Institute of Biomedical Chemistry, 119121 Moscow, Russia.
Int J Mol Sci. 2023 Aug 30;24(17):13431. doi: 10.3390/ijms241713431.
Amino acid substitutions and post-translational modifications (PTMs) play a crucial role in many cellular processes by directly affecting the structural and dynamic features of protein interaction. Despite their importance, the understanding of protein PTMs at the structural level is still largely incomplete. The Protein Data Bank contains a relatively small number of 3D structures having post-translational modifications.

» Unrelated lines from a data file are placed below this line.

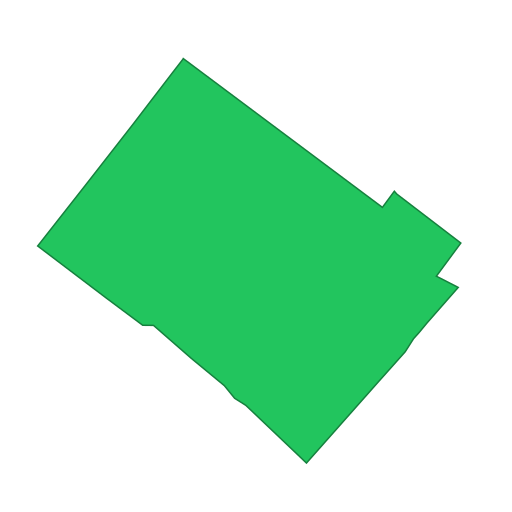 the district of Butler, Ohio, United States of America, rotated 37°
{"feature_id": "52423323B28721217330629", "entity_name": "Butler", "entity_type": "district", "adm_level": 2, "iso_a3": "USA", "parent_name": "United States of America", "parent_adm1": "Ohio", "projection": "robinson", "projection_center": [-84.591, 39.442], "detail": "fine", "context": "isolated", "style": "filled", "palette": "green", "viewbox_px": 512, "rotation_deg": 37, "n_neighbors": 0, "source": "geoboundaries", "source_scale": "gbopen_adm2", "svg_char_len": 519}
<svg xmlns="http://www.w3.org/2000/svg" viewBox="0 0 512 512"><g transform="rotate(37 256 256)"><path d="M75.6,379.4L161.7,379.7L207.2,379.5L215.9,373.1L266.0,376.7L308.8,378.6L324.6,382.5L337.8,381.4L420.9,391.0L429.5,282.4L432.8,242.8L431.6,227.2L432.3,219.2L432.9,206.3L436.4,159.4L412.2,163.6L411.8,122.4L331.2,121.8L327.5,121.0L327.7,141.1L79.1,142.1L79.2,142.5L79.2,143.4L79.0,159.8L78.8,183.4L78.7,193.3L78.5,223.7L77.2,301.1L75.7,375.5L75.6,379.4Z" fill="#22c55e" stroke="#15803d" stroke-width="1.5"/></g></svg>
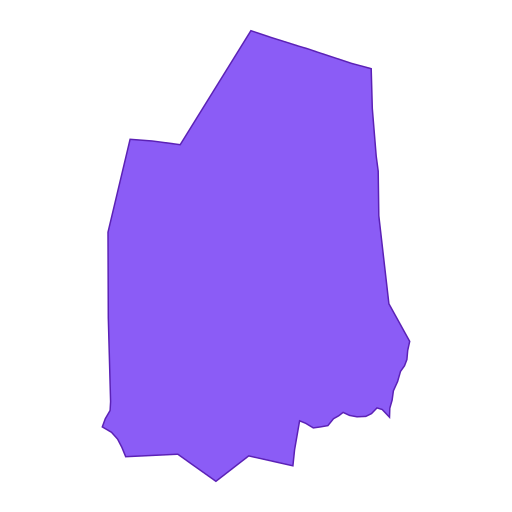 Campo Grande do Piauí, Piauí, Brazil (Robinson projection)
{"feature_id": "56859067B96257895784002", "entity_name": "Campo Grande do Piauí", "entity_type": "district", "adm_level": 2, "iso_a3": "BRA", "parent_name": "Brazil", "parent_adm1": "Piauí", "projection": "robinson", "projection_center": [-41.045, -7.177], "detail": "fine", "context": "isolated", "style": "filled", "palette": "violet", "viewbox_px": 512, "rotation_deg": 0, "n_neighbors": 0, "source": "geoboundaries", "source_scale": "gbopen_adm2", "svg_char_len": 796}
<svg xmlns="http://www.w3.org/2000/svg" viewBox="0 0 512 512"><path d="M371.2,68.7L351.6,63.4L317.3,52.1L308.0,48.9L298.8,46.2L270.9,37.4L250.9,30.7L180.2,144.7L152.3,141.0L130.1,139.3L108.0,232.2L108.3,317.8L110.6,401.7L110.1,410.5L105.3,418.7L102.3,426.9L111.5,432.3L117.6,439.1L121.9,447.4L125.7,456.7L177.8,454.2L190.4,463.2L215.9,481.3L248.7,455.9L292.9,465.8L294.6,449.6L299.6,420.8L305.7,423.3L313.3,427.9L320.5,426.9L327.9,425.6L333.5,418.7L338.7,415.8L343.1,412.4L349.5,415.4L357.0,416.8L365.8,416.4L371.5,413.6L377.0,407.9L382.2,409.5L389.5,417.2L389.8,408.2L392.1,400.2L393.4,390.8L397.6,381.5L400.5,371.4L404.5,365.8L406.9,359.5L407.7,350.4L409.7,341.4L388.9,303.8L378.8,215.7L378.2,171.2L376.2,156.1L372.3,108.4L371.2,68.7Z" fill="#8b5cf6" stroke="#5b21b6" stroke-width="1.5"/></svg>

Although recent years have witnessed significant progress in three-dimensional modeling (3D) of proteins using neural networks, the problem related to predicting accurate PTMs in proteins has been largely ignored. Predicting accurate 3D PTM models in proteins is closely related to another fundamental problem: predicting the correct side-chain conformations of amino acid residues in proteins. An analysis of publications as well as the paid and free software packages for modeling three-dimensional structures showed that most of them focus on working with unmodified proteins and canonical amino acid residues; the number of articles and software packages placing emphasis on modeling three-dimensional PTM structures is an order of magnitude smaller. This paper focuses on modeling the side-chain conformations of proteins containing PTMs (nonstandard amino acid residues). We collected our own libraries comprising the most frequently observed PTMs from the PDB and implemented a number of algorithms for predicting the side-chain conformation at modification points and in the immediate environment of the protein. A comprehensive analysis of both the algorithms per se and compared to the common Rosetta and FoldX structure modeling packages was also carried out. The proposed algorithmic solutions are comparable in their characteristics to the well-known Rosetta and FoldX packages for the modeling of three-dimensional structures and have great potential for further development and optimization. The source code of algorithmic solutions has been deposited to and is available at the GitHub source.
氨基酸取代和翻译后修饰 (PTMs) 通过直接影响蛋白质相互作用的结构和动态特征,在许多细胞过程中发挥着关键作用。尽管它们很重要,但在结构水平上对蛋白质 PTM 的理解仍然很大程度上不完整。蛋白质数据库包含相对较少的具有翻译后修饰的 3D 结构。尽管近年来使用神经网络在蛋白质的三维建模 (3D) 方面取得了重大进展,但与预测蛋白质中准确 PTM 相关的问题在很大程度上被忽视了。预测蛋白质中准确的 3D PTM 模型与另一个基本问题密切相关:预测蛋白质中氨基酸残基的正确侧链构象。对出版物以及用于建模三维结构的付费和免费软件包的分析表明,它们大多数都侧重于处理未修饰的蛋白质和规范的氨基酸残基;强调建模三维 PTM 结构的文章和软件包的数量要小一个数量级。本文专注于建模含有 PTM(非标准氨基酸残基)的蛋白质的侧链构象。我们收集了自己的库,其中包含来自 PDB 的最常见的 PTM,并实现了许多用于预测修饰点和蛋白质紧邻环境中侧链构象的算法。还对算法本身及其与常见的 Rosetta 和 FoldX 结构建模包进行了综合分析。所提出的算法解决方案在其特性上与著名的 Rosetta 和 FoldX 三维结构建模包相当,具有进一步开发和优化的巨大潜力。算法解决方案的源代码已被存入并可在 GitHub 源中获得。